Bulgaria’s fresh blockade of North Macedonia’s dreams of joining the European Union goes against the bloc’s values and has caused a “lot of bitterness among us”, Prime Minister Zoran Zaev told AFP.
Speaking during an interview in Skopje, the 46-year-old Prime Minister lamented the “unpleasant surprise” he experienced when Bulgaria used a veto to halt progress on North Macedonia’s EU accession negotiations this week.
Sofia wants its small neighbour to recognise what it says are the Bulgarian roots of its language, people and history before allowing the Balkan country to move ahead in the accession process.
Zaev said any questioning of the Macedonian identity was a “red line”.
“That is an issue of self-determination” which is at the heart of the European project, he told AFP.
“There is the absurdity of the whole problem.”
North Macedonia, a poor country home to two million people wedged into the heart of the Balkan peninsula, has been down this road before.
It became a candidate for EU membership in 2005 but was until last year blocked by Greece from moving forward.
Athens vetoed the move over the country’s former name, Macedonia, which it considered an encroachment on Greek territory and heritage.
To overcome that impasse Zaev struck a tough deal with Athens in 2018 to add the geographical qualifier ‘North’ in order to distinguish it from the Greek province of Macedonia.
But new hurdles keep cropping up, from initial objections among EU members like France to the latest row with Bulgaria, again over history and heritage.
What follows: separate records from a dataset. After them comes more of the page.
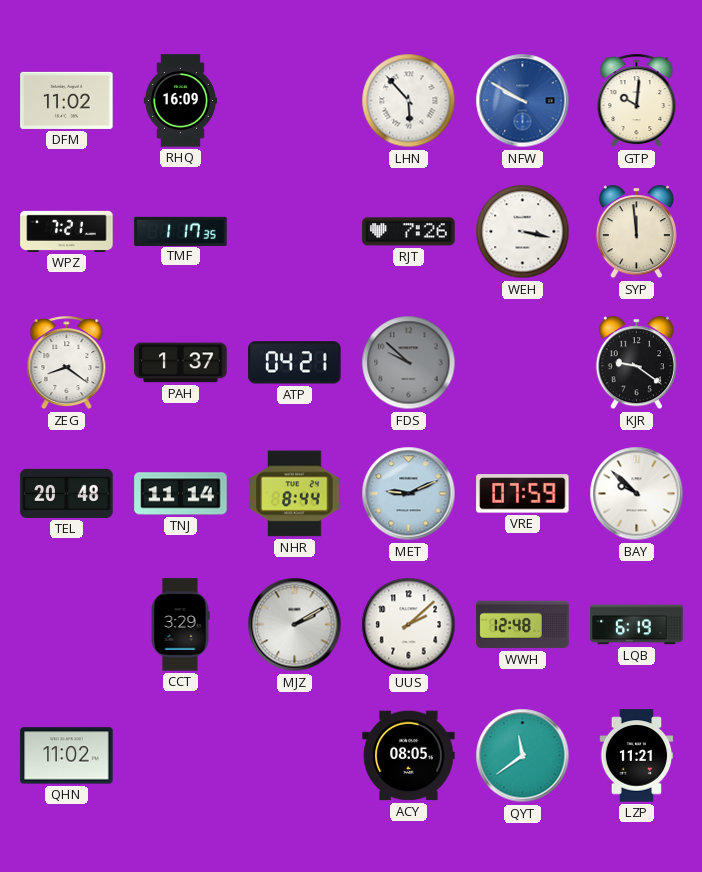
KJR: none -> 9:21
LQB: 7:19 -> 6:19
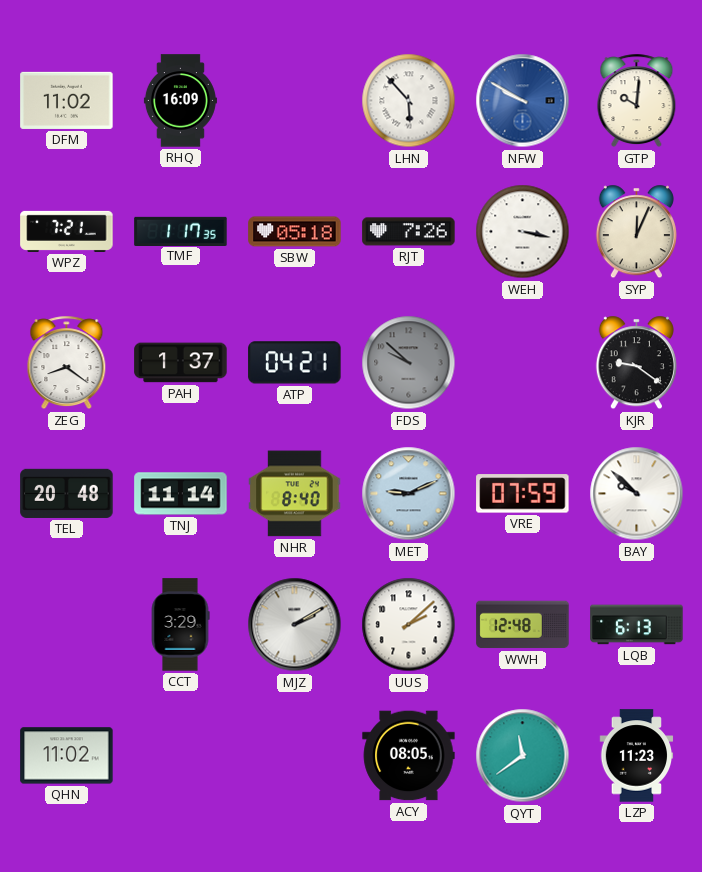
SBW: none -> 05:18
SYP: 11:59 -> 12:04
NHR: 8:44 -> 8:40
LQB: 6:19 -> 6:13
LZP: 11:21 -> 11:23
“We showed how much we believe in the European values,” Zaev said, referencing the painful compromise of the name change.
“And now, when Europe was supposed to show its European values –- they were not there.”
Bulgaria, which joined the EU in 2007, was the first country to recognise North Macedonia after it declared independence from a crumbling Yugoslavia in 1991, one reason why Zaev described them as “our biggest friend”.
But the neighbours’ entangled histories are now the source of conflict as Sofia argues that the Macedonian identity is an artificial construct, essentially claiming the people and the language are historically Bulgarian.
Much of the disagreement stems from the fact that this region was for centuries under Ottoman rule, with nation states emerging and often changing borders through the wars of the 20th century.
Bulgaria accused North Macedonia of stealing its history and is especially irked over the lack of progress from a joint commission that has been trying to agree on a common narrative for textbooks.
Zaev said he believed such matters should be primarily work “for historians”, but that it was important to also highlight the agreements the commission has come to in some areas.
“Great anger has been created on both sides, between brotherly people that live on two sides of the border,” he told AFP.
But he insisted that he still believed a breakthrough was possible.
“I believe a lot in the European values, maybe a lot more than some individuals in the EU,” Zaev said.